A few days ago, I saw my doc. That practitioner, whom my family adores, greeted me with confusingly amazing rhetoric. He suggested that I: reengage in all ambulation, take a prescription drug if my pain increased as a result of my activity, and ought to feel admonished for not embracing protocol in dealing with others of my chronic issues. He concluded his rant by writing me scripts for: pain killers, an orthopedist, getting my knee wrapped “expertly” by someone from the kupa’s nursing station, and complex blood tests for my other problems.

 

I filled the drug order at an associated pharmacy, but will likely never take a single dose of that medication. The offered compound is first an antipyretic and only secondarily an analgesic. In addition, that particular medication has been banded for more than forty years in the USA (where most of the world’s pharmaceutical testing occurs) and in large sections of Europe. In fact, liberal Sweden pulled the drug from the market, reintroduced it, and then banned it a second time.
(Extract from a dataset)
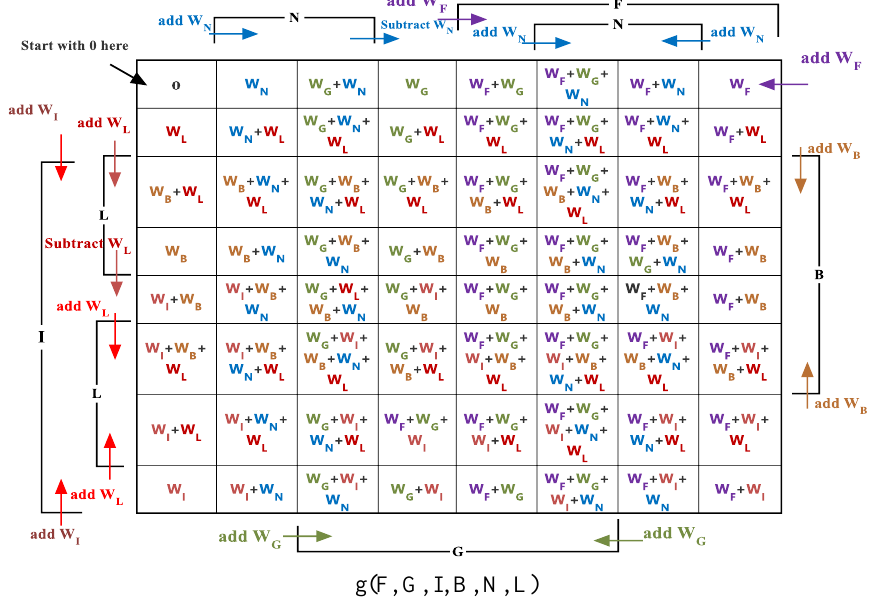
Fig. 2. The pseudo-switching function g with symbolic entries representing sums of pertinent weights. Here, the half map labeled by a certain variable is called the asserted region of the variable, while the other half of the map is called its non-asserted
Worse, that pill can cause life-threatening blood disorders and is usually reserved, where used, for post operative or cancer-generated levels of pain.

 

As per the orthopedist, a medical practitioner, who is a family friend, came up with a referral. For some reason, our family doc was hard pressed to offer up a suggestion.

 

As per the nurse, I wish my experience of that interaction on my enemies…maybe. To say that I was patronized is to suggest that ice cream is not a warm food. Perhaps, had I not been in great pain, I would have laughedat the young miss who attempted to capture me and my blood for “noncompliance” with the protocol associated with my other issues.

 

Not sure what to do with a midlife mom who insisted she would only receive the knee wrap, for which the mom had entered the department, the nurse mouthed aloud that she would record, in her computer files, that I “didn’t have time” for all of the “little procedures” she wanted to “do to” me. In hindsight, that young lady was almost as amazing as was the hospital staff member, who asked me if I could pronounce “ne-o-na-tol-o-gist,” when one of my children, an infant only a few days old, was admitted to a pediatrics ward on the grounds of being suspected of harboring sepsis and meningitis.

 

I realize that here, in Israel, moreso than in many industrial nations, medical staffs are overworked and underappreciated. I realize that, the worldover, health care consumers would rather have medicos think for them than take on the responsibility of co-managed care. I realize most folk are not social science professors who lectured on the social anthropology of contemporary medicine and that most folk are not herbalists, who know about anatomy and physiology, and that healers would have no reason to treat me in a different way from folks with other educational backgrounds.

 

Even so, I maintain that patients are not automatons who ought to blindly integrate doctors’ words into their behaviors, emergency situations notwithstanding. I maintain that health care providers are not ethically removed from common morality; they are just specialists. I maintain that better care results will almost always continue to occur when patients ask questions and when doctors deign to answer them.

 

I still intend to get my blood workup completed after my knee heals, when I can return to regular exercise and when my lab results, accordingly, will more accurately reflect my usual lifestyle. Meanwhile, I remain an opponent of the cascade effect in medical care and a proponent of the mindful use of interventions.

 

I will receive acupuncture for my pain. I will meet with an orthopedist to learn new ways to prevent reinjury. I might, as well, need to enroll in physical therapy to build my quadriceps, hamstrings, calf muscles and tibialius muscles to further protect my knees.

 

I will, in addition, continue to advocate for patients’ rights, in general, and to encourage folk to question doctors’ contradictory words, specifically. At times, and likely unintentionally, doctors’ recommendations can be not only rash, but also dangerous.